Близнецы тоже не мешкали на месте, и Артемону теперь приходилось усердствовать втрое и больше, потому что они не попадали в темп, заданный Гаием и мной. Я, до тех пор уделявший всю бездну внимания лишь себе, начинал понимать, взрослея, что у меня есть брат и сестра, и если я не протяну им руки на этом трудном перепутье, нас вскоре разведет далеко в стороны, и мы станем одиноко расти порознь, вопреки угадываемой воле матери, но еще больше брата, чей огонек, пробившись сквозь ночь Просерпины, некогда развеял мою собственную.
Но я опоздал, по крайней мере с малышом Гаием. Лукилия оказалась вполне ручной — может быть, потому, что я был искреннее с разительным подобием покойной, но много светлее, с синим безлюдным взглядом, и она вполне пошла бы за мной, если бы не брат, имевший на нее право сверстника. То, что я уступал ей из снисхождения, он неизбежно отдавал целиком, потому что не имел в жизни иного адресата, кроме, может быть, Юсты, и помыкал на свой детский лад обеими, ревнуя их ко мне, а меня — к отцу. Попытка возобновить с ними мои прерванные исторические игры провалилась — им это оказалось неинтересно, да и действующим лицам судьба давно определила другие роли, за исключением одного.

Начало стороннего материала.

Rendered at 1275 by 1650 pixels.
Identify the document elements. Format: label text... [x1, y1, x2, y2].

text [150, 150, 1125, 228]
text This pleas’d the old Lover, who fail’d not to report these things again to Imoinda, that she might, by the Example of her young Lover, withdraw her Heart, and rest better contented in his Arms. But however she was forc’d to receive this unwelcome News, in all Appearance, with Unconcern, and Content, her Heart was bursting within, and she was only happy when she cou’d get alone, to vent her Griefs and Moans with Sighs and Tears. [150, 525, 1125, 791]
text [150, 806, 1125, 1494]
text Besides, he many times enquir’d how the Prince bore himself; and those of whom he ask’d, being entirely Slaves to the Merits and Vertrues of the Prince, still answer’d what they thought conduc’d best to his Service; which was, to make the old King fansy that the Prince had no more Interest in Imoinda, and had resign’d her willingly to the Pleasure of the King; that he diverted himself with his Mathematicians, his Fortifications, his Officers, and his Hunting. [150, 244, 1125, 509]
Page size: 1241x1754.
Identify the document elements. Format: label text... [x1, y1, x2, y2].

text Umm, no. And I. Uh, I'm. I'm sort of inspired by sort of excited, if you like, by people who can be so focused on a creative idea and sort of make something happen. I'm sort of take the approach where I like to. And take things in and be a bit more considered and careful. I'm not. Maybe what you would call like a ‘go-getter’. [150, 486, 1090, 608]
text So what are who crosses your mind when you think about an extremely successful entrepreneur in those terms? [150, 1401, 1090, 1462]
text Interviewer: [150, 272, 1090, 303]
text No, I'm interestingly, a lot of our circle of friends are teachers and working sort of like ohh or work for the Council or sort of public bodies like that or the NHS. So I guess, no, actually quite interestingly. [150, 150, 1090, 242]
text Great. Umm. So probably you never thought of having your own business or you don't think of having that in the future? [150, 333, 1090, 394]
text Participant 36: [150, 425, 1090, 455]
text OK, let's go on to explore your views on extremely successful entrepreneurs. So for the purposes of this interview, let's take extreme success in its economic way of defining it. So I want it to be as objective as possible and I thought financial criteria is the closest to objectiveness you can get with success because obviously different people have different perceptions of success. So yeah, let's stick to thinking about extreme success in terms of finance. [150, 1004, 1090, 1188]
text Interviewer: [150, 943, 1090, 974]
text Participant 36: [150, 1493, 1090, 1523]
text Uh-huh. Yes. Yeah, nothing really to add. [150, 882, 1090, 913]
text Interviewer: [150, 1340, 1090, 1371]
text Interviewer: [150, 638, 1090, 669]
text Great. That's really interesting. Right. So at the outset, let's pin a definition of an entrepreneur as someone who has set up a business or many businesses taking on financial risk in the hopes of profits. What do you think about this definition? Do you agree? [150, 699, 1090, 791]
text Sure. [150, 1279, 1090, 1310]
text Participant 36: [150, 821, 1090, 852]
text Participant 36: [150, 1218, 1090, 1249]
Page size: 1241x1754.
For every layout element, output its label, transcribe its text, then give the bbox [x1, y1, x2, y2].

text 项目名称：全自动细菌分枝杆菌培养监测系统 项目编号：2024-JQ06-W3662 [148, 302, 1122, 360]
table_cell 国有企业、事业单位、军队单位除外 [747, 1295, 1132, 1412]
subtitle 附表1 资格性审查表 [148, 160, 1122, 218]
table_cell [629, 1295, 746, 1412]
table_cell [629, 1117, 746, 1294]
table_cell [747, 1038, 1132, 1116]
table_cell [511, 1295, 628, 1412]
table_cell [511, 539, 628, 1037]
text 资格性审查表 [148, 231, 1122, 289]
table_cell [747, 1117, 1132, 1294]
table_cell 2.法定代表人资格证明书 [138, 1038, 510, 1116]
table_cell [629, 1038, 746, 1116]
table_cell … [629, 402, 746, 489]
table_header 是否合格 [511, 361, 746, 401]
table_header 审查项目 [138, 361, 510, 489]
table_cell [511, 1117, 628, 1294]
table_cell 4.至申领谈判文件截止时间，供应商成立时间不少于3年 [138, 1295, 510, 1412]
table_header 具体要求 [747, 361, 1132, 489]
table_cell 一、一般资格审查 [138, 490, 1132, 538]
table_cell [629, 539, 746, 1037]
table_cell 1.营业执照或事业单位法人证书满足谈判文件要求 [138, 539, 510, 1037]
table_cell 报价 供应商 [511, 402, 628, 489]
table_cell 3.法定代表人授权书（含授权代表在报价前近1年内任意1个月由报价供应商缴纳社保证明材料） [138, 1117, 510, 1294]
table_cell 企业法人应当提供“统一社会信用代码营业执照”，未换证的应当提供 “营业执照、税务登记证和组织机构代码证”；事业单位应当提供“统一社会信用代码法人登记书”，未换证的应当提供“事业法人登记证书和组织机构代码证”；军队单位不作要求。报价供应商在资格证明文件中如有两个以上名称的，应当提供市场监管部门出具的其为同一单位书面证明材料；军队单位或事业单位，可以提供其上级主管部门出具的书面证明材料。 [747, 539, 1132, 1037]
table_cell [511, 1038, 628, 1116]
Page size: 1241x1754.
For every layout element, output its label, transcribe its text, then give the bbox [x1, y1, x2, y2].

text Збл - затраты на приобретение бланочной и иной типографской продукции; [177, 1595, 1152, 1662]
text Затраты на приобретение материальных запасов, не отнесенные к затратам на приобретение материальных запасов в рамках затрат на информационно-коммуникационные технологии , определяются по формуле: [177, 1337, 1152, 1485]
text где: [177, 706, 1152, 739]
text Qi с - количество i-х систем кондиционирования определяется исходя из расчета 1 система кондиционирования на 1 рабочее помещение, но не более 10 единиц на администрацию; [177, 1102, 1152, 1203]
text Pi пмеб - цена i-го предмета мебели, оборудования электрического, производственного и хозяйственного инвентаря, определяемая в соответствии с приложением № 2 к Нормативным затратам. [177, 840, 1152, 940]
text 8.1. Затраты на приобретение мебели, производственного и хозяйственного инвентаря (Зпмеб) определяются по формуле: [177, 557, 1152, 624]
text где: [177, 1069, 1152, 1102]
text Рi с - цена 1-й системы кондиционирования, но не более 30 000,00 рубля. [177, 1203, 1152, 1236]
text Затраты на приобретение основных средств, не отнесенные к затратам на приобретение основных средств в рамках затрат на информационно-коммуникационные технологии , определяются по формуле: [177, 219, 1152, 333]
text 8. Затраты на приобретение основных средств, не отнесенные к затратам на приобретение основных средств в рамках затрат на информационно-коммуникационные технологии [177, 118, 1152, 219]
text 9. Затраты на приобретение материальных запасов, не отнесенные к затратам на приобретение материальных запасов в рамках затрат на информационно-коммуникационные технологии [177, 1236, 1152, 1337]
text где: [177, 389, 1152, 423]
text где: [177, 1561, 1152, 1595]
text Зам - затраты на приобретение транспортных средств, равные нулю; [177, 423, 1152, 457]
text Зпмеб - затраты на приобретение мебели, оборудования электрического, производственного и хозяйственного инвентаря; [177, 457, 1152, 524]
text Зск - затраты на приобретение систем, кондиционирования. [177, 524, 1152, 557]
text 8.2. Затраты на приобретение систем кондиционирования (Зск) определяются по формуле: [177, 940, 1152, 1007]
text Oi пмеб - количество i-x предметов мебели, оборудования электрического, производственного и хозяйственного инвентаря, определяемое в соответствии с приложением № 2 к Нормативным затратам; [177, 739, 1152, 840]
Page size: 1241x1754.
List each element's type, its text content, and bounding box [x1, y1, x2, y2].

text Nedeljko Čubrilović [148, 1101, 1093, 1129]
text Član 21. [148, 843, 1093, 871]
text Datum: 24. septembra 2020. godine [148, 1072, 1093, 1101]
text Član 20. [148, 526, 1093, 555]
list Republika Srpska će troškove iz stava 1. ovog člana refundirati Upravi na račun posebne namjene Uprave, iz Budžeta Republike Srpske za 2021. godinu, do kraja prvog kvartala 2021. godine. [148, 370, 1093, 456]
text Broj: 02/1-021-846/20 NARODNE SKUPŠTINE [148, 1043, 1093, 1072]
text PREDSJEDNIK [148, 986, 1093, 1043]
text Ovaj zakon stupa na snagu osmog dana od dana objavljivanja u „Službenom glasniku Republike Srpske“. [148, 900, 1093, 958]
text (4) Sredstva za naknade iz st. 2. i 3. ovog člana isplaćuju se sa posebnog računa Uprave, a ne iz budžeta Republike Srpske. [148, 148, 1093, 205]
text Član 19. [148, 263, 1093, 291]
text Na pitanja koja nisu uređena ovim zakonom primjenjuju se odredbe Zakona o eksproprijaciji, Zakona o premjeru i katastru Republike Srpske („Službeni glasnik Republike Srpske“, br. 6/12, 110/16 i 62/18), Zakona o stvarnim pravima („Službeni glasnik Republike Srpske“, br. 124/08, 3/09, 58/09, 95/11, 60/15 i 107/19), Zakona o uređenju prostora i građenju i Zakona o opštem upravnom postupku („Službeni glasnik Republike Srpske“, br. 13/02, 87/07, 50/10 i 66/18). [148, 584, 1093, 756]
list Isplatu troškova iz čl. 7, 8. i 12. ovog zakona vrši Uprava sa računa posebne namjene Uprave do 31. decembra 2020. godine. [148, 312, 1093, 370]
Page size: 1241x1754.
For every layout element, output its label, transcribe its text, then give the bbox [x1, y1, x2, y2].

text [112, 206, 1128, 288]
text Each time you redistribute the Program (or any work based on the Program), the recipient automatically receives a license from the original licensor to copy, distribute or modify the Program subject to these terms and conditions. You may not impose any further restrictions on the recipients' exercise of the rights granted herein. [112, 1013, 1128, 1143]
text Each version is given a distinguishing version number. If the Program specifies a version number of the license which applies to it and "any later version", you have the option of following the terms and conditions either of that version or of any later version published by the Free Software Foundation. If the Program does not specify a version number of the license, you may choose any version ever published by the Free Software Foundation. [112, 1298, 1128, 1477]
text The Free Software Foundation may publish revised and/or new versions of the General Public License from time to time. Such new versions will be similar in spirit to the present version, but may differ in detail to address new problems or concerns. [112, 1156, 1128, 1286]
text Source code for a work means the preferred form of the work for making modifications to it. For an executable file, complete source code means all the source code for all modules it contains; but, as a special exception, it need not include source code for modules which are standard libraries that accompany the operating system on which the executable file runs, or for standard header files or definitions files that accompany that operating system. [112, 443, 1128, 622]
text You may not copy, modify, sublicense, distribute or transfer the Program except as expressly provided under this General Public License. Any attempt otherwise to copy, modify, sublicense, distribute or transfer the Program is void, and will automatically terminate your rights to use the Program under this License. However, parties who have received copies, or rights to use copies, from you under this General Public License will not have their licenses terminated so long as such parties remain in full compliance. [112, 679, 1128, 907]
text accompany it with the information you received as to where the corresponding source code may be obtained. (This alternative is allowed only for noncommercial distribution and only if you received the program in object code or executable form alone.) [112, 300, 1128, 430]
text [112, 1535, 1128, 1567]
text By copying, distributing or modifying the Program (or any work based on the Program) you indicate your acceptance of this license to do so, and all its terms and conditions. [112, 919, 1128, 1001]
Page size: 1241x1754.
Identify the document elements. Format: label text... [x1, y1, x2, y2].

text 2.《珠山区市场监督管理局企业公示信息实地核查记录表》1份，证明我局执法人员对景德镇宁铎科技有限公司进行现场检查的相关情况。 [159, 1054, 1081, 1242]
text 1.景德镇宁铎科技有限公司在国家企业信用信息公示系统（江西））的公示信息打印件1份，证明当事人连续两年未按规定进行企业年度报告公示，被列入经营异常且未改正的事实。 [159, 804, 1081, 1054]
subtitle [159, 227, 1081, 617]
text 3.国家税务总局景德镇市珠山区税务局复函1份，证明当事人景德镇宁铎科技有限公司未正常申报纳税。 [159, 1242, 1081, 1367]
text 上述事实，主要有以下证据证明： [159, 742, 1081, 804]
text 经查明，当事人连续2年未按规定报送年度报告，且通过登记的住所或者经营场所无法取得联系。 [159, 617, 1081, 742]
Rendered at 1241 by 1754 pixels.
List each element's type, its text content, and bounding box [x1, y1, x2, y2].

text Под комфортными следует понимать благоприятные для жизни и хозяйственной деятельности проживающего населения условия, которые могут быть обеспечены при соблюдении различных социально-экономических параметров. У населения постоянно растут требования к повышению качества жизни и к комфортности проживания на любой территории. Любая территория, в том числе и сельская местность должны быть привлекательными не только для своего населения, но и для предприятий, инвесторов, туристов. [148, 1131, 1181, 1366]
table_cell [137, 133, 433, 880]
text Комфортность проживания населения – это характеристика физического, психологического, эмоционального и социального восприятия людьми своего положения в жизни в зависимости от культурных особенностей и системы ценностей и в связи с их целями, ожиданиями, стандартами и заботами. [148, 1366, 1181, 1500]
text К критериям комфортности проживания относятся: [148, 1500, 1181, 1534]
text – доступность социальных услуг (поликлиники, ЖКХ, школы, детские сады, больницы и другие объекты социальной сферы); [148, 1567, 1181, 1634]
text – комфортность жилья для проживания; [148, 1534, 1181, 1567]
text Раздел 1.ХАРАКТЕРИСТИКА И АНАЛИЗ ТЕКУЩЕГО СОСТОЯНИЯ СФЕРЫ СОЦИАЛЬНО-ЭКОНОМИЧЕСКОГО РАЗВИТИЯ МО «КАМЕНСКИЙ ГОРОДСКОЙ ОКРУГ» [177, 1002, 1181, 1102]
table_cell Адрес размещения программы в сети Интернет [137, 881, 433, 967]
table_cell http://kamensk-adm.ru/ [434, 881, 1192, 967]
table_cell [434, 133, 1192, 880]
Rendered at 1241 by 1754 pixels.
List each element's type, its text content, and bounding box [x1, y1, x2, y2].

Каллист был, наверное, мой ровесник, хотя точно не знал и сам, потому что рос без родных. Раньше он украшал собой мою дворовую труппу и, в награду за рвение, получал от меня первые роли — Порсенны, когда я блистал Скайволой, или Скипиона при подправленном Аннибале. Прослышав как-то, что галлы сражались голыми, он полюбил в таком виде штурмовать Капитолий и многих склонял к тому же, но здесь, по-моему, было нечто иное, чем просто чуткость к исторической детали, — впоследствии, когда игры поутихли, ему не раз еще взбредало на ум пройтись по двору в одном ожерелье. Так уж сложилось, что герои моих отроческих увлечений предпочитали одеваться исключительно легко.
Последнее свидание с легатом обошлось мне дорого: я болел на этот раз вполне искренне, раз или два зависая над знакомой дырой забвения, где непрестанно вертелся стиснутый в мировое кольцо колдовской звук, облекающий бесполезной властью. Над ободом горизонта, суженного прорезью неповоротливых век, всходили бледные утренние лица Иоллады и Юсты, полные глупой заботы неисправимо здоровых, которым невдомек, что смерть смешна; они затмевали мне прозрение, которое я изнемогал пересказать, тоскуя по собеседнику, а эти две лишь успокоительно кивали в ответ на мычание причастного тайне. Порой они слипались в нечто третье, до бровей забранное черной щетиной; я вынужденно любопытствовал, опознавая чудовище, и если это все же был Атимет, разве не стыдно полагать себя обязанным остальной жизнью кому-то наотрез чужому, зазванному без веры за три денария? У отца, при всем попятном рвении, хватало веры в прогресс не подвергать нас дедовским декохтам Катона, которым он сам был неукоснительно привержен, и возможную гибель от любящей руки предотвратила равнодушная, вышколенная корыстью. С тех пор, в чем я впервые и не без труда сознаюсь самому себе, я решительно уклоняюсь от подобных услуг, словно допускаю, что невнимательный дар может быть однажды, по невниманию же, отнят.